Court Opinion

ID: 9441880
Source: CourtListenerOpinion
Date Created: 2023-08-03 18:14:21.597405+00
Date Added: 2024-06-11T17:28:42.188239
License: Public Domain

RANDOLPH, Senior Circuit Judge,
concurring:
Although I have my doubts about the result in District of Columbia v. Straus, 590 F.3d 898 (D.C.Cir.2010), I agree that the decision requires us to reverse. But I do not agree with the majority’s implicit criticism of the District for even seeking attorneys’ fees. Maj. Op. at 1195-96.
The District invoked the portion of the statute allowing an educational agency to collect attorneys’ fees from a parent’s attorney if the agency is a “prevailing party” and if the attorney “continued to litigate after the litigation clearly became frivolous, unreasonable, or without foundation.” 20 U.S.C. § 1415(i)(3)(B)(i)(II). The District had ample grounds for its claim: the attorney, Chike Ijeabuonwu, did not tell his clients that the District had agreed to his demands, he persisted in his administrative complaint after the case thus became moot, and he admitted that he was prolonging the litigation in order to collect fees for himself. That is the sort of conduct that deserves a sanction, and requiring Ijeabuonwu to pay attorneys’ fees would have accomplished that end.
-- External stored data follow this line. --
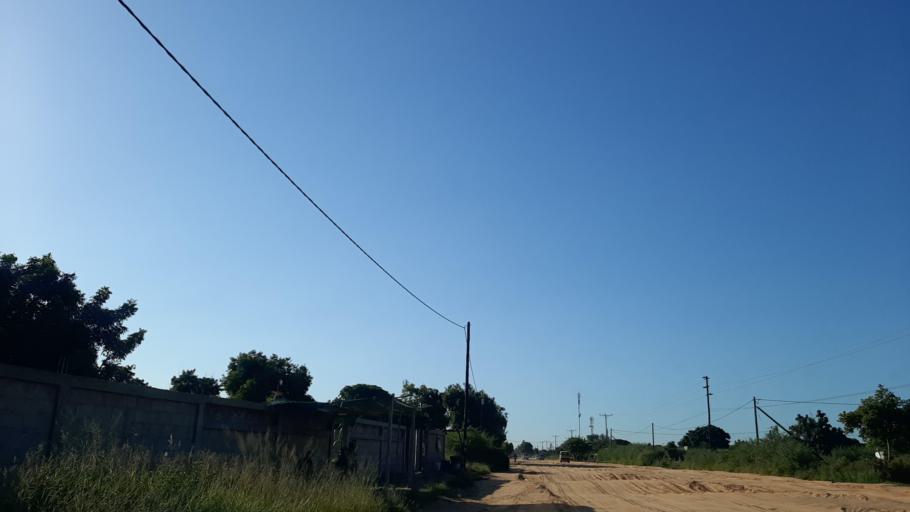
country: MZ
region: Maputo City
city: Maputo
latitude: -25.7437
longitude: 32.5428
The portion of Straus the majority quotes at the end of its opinion seems to me incorrect. Straus seemed to assume the District could collect attorneys’ fees if it “ignore[d] its legal obligations until parents sue[d], voluntarily complied] quickly, [and] file[d] for and receive[d] a dismissal with prejudice for mootness....” Maj. Op. *1197at 1196 (quoting Straus, 590 F.3d at 902). The majority states, as did Straus, that this would deter lawyers from taking IDEA cases. But it would not. It would deter only attorneys who sought to prolong the case after litigation became “frivolous, unreasonable, or without foundation” — and that is all to the good.